Brandon Greenblatt // 07 December 2015 // #GoingGreen
Earlier this month, I attended a panel hosted by the Georgetown Institute for Women, Peace and Security. It was truly eye-opening. The discussion, entitled Women and Climate Change: Impact and Agency in Human Rights, Security, and Economic Development featured a number of important figures in gender equality and sustainability movements. Ambassador Melanne Verveer (Executive Director of the Institute, most recently having served as the US Ambassador-at-Large for Global Women’s Issues) moderated the session. The panelists included Mary Robinson (UN Special Envoy for Climate Change), Tarja Halonen (former President of Finland), and Radha Muthiah (CEO of the Global Alliance for Clean Cookstoves). I’d like to share a brief summary of the panel discussion as well as my thoughts on the intersection of climate change, international development, and gender issues.
»Climate change is exacerbating existing global inequalities.«
Mary Robinson, UN Special Envoy for Climate Change
My biggest take away from the panel was that women in developing countries, particularly those living in sub-Saharan Africa, are disproportionately disadvantaged by climate change. Though climate change is undoubtedly a global issue affecting all people – and thus we all have a duty to commit to sustainable living practices – the three panelists emphasized that impoverished women in rural communities are the most vulnerable to climate change. H.E. Robinson remarked, “Climate change is exacerbating existing inequalities,” and, indeed, this does appear to be true. Abnormal weather patterns, such as droughts, can harm everybody’s standard of living, but those already living with a limited water supply, such as women in sub-Saharan Africa, are particularly vulnerable.

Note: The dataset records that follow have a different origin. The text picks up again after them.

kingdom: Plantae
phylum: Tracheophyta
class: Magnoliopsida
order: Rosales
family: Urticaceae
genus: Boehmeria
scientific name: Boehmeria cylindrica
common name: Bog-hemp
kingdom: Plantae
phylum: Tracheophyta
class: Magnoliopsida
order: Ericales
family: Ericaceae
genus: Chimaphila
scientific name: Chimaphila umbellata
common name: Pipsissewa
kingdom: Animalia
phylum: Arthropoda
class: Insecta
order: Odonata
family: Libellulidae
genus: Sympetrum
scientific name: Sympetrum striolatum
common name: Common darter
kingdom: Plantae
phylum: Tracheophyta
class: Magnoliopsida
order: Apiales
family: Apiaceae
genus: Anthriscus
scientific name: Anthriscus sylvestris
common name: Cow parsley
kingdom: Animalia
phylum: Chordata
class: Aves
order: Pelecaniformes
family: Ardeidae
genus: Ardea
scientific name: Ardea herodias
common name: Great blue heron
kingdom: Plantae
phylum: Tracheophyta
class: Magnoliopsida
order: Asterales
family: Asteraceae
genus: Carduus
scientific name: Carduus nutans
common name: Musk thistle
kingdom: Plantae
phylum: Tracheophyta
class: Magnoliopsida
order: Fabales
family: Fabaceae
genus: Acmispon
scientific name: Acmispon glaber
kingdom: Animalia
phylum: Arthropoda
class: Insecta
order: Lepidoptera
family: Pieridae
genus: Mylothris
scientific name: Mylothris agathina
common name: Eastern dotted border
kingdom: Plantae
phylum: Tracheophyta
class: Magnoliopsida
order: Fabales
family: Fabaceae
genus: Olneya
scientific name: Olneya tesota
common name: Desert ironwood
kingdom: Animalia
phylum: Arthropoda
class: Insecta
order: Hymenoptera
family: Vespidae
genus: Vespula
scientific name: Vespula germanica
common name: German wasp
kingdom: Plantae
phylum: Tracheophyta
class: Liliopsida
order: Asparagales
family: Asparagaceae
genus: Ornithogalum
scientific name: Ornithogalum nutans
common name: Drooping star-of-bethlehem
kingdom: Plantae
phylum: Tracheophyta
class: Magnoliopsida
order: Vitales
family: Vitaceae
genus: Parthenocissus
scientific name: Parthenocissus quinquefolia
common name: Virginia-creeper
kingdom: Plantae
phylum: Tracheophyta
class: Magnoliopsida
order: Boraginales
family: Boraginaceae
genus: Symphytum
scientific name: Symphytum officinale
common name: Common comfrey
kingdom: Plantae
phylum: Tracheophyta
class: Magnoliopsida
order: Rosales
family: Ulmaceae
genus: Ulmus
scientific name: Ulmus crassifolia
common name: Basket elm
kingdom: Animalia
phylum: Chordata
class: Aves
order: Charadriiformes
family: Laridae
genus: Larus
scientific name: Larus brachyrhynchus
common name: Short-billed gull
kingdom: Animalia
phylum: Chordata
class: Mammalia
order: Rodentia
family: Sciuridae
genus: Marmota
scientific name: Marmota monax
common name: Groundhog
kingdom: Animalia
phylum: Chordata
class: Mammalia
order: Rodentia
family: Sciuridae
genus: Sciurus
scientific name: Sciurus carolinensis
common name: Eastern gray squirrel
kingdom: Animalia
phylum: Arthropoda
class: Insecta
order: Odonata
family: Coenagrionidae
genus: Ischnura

»Women are the victims and agents for change.«
Radha Muthia, CEO Global Alliance for Clean Cookstoves
Ms. Muthiah offered a poignant example that illustrates how women are not only disproportionately impacted by climate change, but also how the circumstances of their poverty create a never-ending cycle of suffering. Women living in developing countries lack the resources and modern technology to cook efficiently. Rather than having access to a microwave or stove, as many of us do, these women are forced to gather timber and kindling from their natural environments for fuel. Not only does this contribute to deforestation, but the women often collect wood coated in moisture, dung, and leaves. Burning this wood releases a toxic chemical known as black carbon. Understandably, these women cook in their homes to provide heat for their families. Yet doing so only traps the toxic smoke in enclosed dwellings, which leads to serious health issues. Ms. Muthiah estimated that this cooking practice leads to 4 million deaths annually, most of those women, and to 25% of global black carbon emissions every year. Unfortunately, over 500 million households across the world cook this way. Without the modern technology so many of us take for granted, women living in the developing world are both the “victims of and agents for climate change.” They simply have no other options.
»Everything is impossible before it has been done.«
Tarja Halonen, Former President of Finland
Trying to address gender roles, poverty, and climate change all at once is certainly a major undertaking! Luckily, President Halonen offered some words of encouragement. She reflected on the upcoming Conference of Parties (COP-21) that will be held in Paris later this year. There, global leaders are expected to draft new sustainability and development policies. President Halonen noted, “Everything is impossible before it has been done.” She emphasized the opportunity that world leaders will have, not only to address climate change, but also to make sure that those women marginalized by it have a greater voice in policy discussions.
How does all this relate to our school project? In my opinion, our participation in Going Green is already a huge step in the right direction. This unique project fosters transatlantic dialogue on environmental issues and helps us develop global solutions to pressing environmental problems. Yet, even as we continue to learn and grow with one another, let’s think about sustainability beyond Germany and the United States.
We can certainly protect the environment around our own homes, but what can we do for the world community? How can we think about those people most impacted by climate change – especially women and residents of the developing world – and make sure our policies benefit us and them? We can talk about using hybrid rather than diesel cars, or using solar panels rather than coal. But how does this relate to a woman living in rural Africa who doesn’t even have access to transportation or electricity? We need to work together to develop sustainability solutions for the entire world: solutions specific to each environment and each way of life. Let’s continue to Go Green, but let’s make sure we’re going green for everyone on the planet!
If you are interested in learning more, please view the report entitled Women and Climate Change: Impact and Agency in Human Rights, Security, and Economic Development published by the Georgetown University Institute for Women, Peace, and Security here.
(Photo courtesy of The Georgetown Institute for Women, Peace and Security; From left: Ambassador Melanee Verveer, Radha Muthiah, Fmr. President Tarja Halonen, and H.E. Mary Robinson)
Brandon Greenblatt is a student majoring in International Affairs and studying German at Georgetown University in Washington, D.C. and originally from Matthews, North Carolina. Brandon is no stranger to writing and publishing as the editor of the Western Europe section of The Caravel, Georgetown's international affairs newspaper.